This would definitely alleviate hours of headache for my dad's retail business across each of his locations if it works. For someone who's not technical, but wastes tons of time in spreadsheets himself, how easy would it actually be to dive in and get started and how would that work exactly? He right now takes CSV exports from his POS and then starts trying to set up pivot tables, but it's not pretty.
I think the interesting thing is aside tracking sales and forecasting future inventory needs, what does your father glean from this analysis? Does he look for attachment rates for certain categories and then bundle said products? Does he look at trends during time of day to generate coupons and sales?
In summary what gauges does he look at, which levers does he pull as a result and what is the intended results of the said lever pulls?
I used to work at a major bank on the sales team and I can't tell you how instrumental it is to have a transparent tool like this across the organization to help motivate you so you can see where you stand and feel part of something bigger as you're individually speaking to customers. Top performers are highly motivated by this.
Our system at the bank was pretty janky, but the top sellers obviously made it their job to learn inside out. From what I can tell, this is the tool that I wish we'd had, where you not only get the motivation through transparency, but it seems like the performance on the service very closely correlates with the $s that would be going into my pocket.
It would be cool if you guys had some kind of rewards for different tiers of performers.
That sounds like a great use case for Abacus. We do target small businesses for the most part, but the only thing holding back a company from signing up with Abacus is if they want a whole bunch of custom accounting work done, which we won't do.
With Abacus, you'd never have to worry about scanning receipts at the airport and "cleaning up" the next day to fit all your expenses into an arbitrary report because it was so quick and easy to do in real time, that not only did you submit it when it happened and throw away the receipt, but the money was in your bank account before you even got home from your business trip.
It really depends on the expense volume, which is why we let managers set the frequency of notifications - for heavy volume sales organizations, they may prefer to review it as a daily digest, whereas for low volume founders, they expect to see everything real time. Abacus is as real time as you want it to be. We make it faster for employees to submit and managers to review.
You can approve expense 'Reports' through Concur's app, which you likely won't see a manager do more than once a month because your company has the pleasure of paying $11 per report.
Abacus is built to submit and approve expenses in real time, and we'd never charge you for that speed and convenience.
There may only be 3 of us right now, but we're proud of what 3 guys in a suburban townhouse in Mountain View can build when they work their asses off all day everyday to build a product for customers that want to buy from people that are allowed to smile on their splash page.
Thanks! Haha, yah... that's a fun story. So, this really big bank bought a wealth management company back in 2005 named Abacus, but post-acquisition had the domain redirect to their corporate domain. Presumably, they'd invested a lot in their brand already :)
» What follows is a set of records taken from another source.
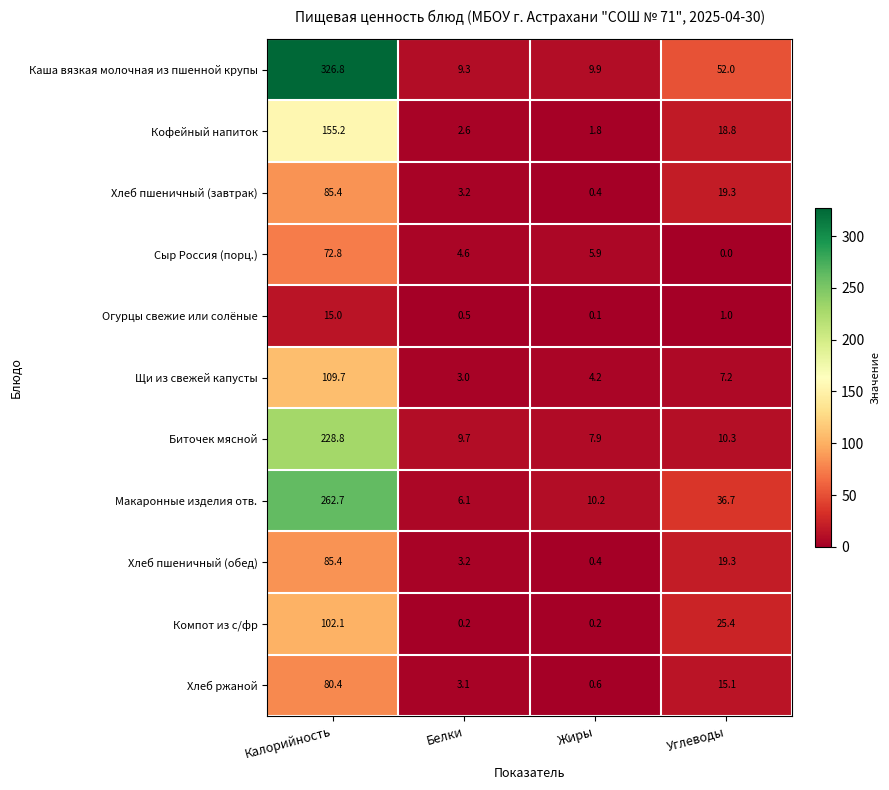

What is the average value of the Огурцы свежие или солёные series?

4.2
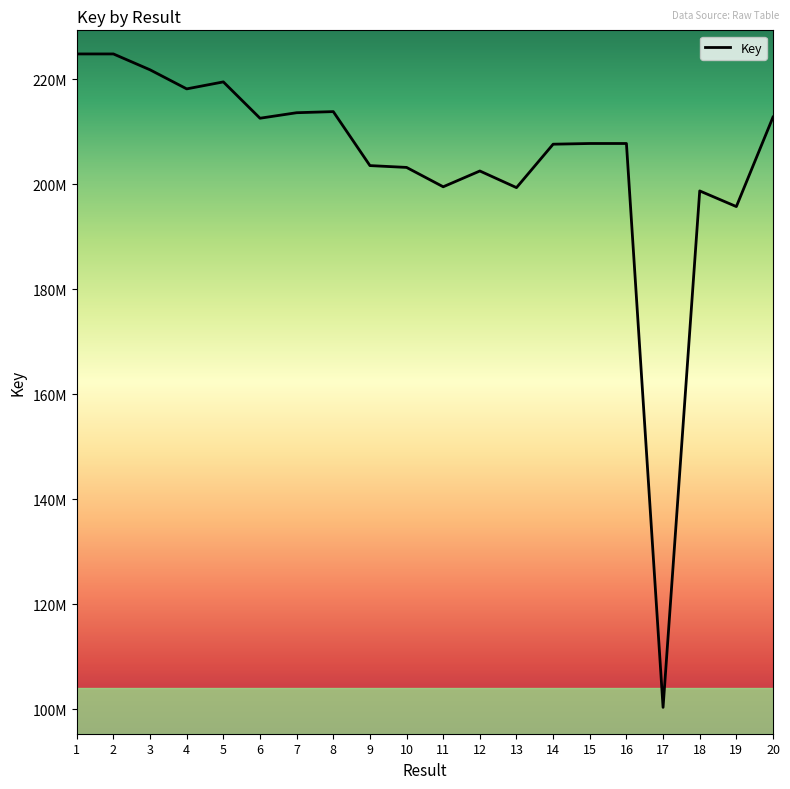

List the labels in order of value, largest first.

2, 1, 3, 5, 4, 8, 7, 20, 6, 16, 15, 14, 9, 10, 12, 11, 13, 18, 19, 17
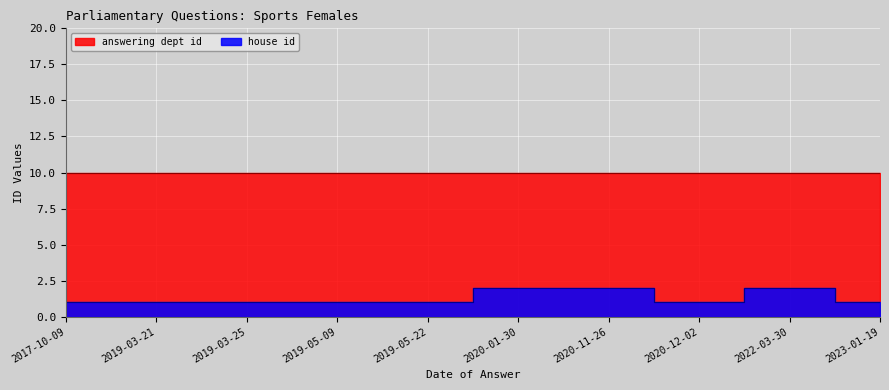

Reading right to left, list all the values displayed in this chart.

1	2	1	2	2	1	1	1	1	1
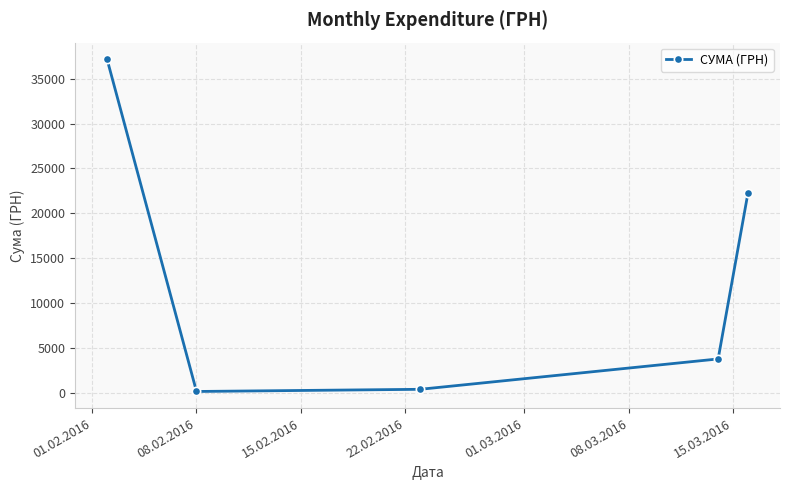

What is the value of the 5th point from the left?

22263.1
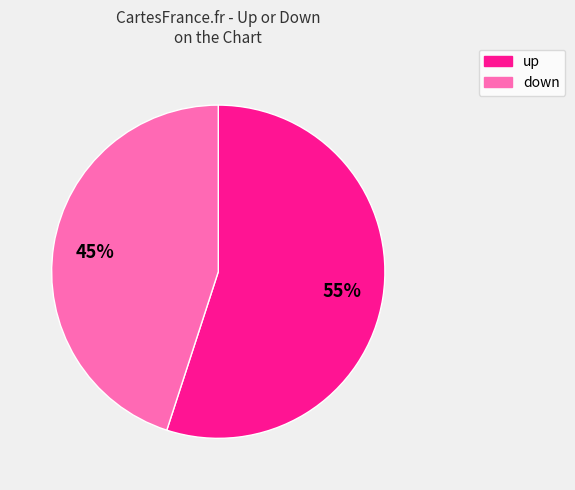

To the nearest percent, what is the difference between the largest and smallest slice percentages?

10%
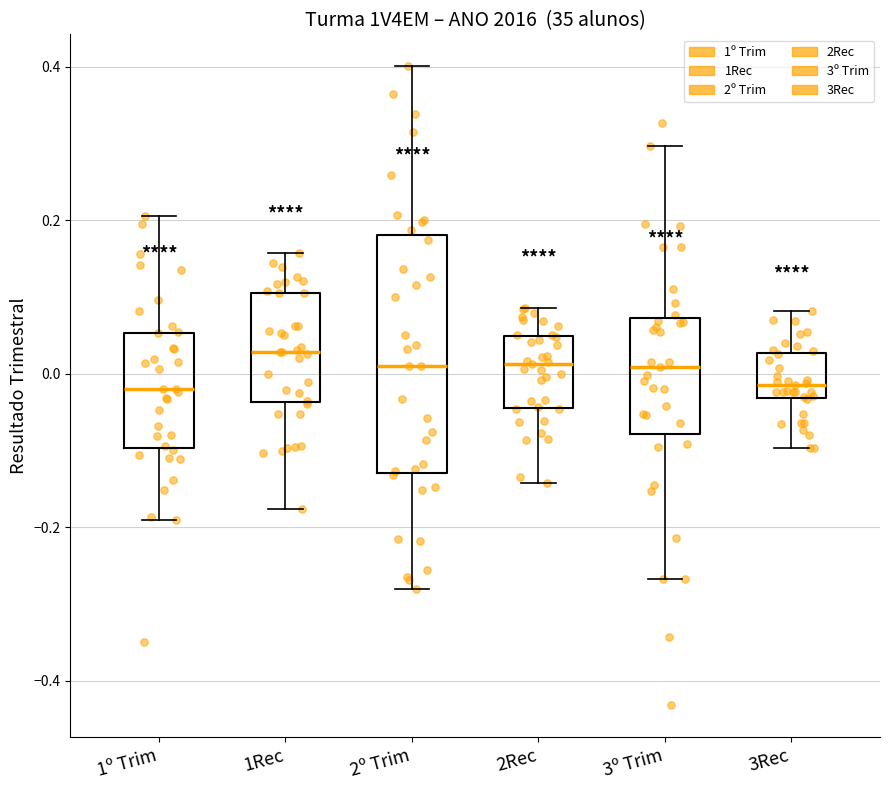

Where does the median line of the box for 3Rec sit on the y-axis? The values are not printed on the chart, so give them approximately, as read against the axis.

-0.02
So, we LinkedIn stalked a junior IT guy, worked our way up to an IT manager, who then passed us off to someone in legal that after 4 months of continuous follow-up agreed to sell it to us.
Thanks! Yup - we batch up all approved expenses nightly and do 1 aggregated debit out of the company's bank account to kick off the payout. You know, we were also initially expecting to face more resistance, but it turns out finance departments actually really did mean well, but the tools (or lack thereof) that they had didn't allow for them to efficiently do a nightly payout. When you're doing things manually, it's more efficient to do things once every 2 weeks or once a month. By putting all of that on autopilot, we actually found the finance departments jumped on it because it's less work for them and the employees are not only happier, but also incented to submit in real time, meaning finance departments finally get real time visibility into expenses rather than having employees shoebox for a month!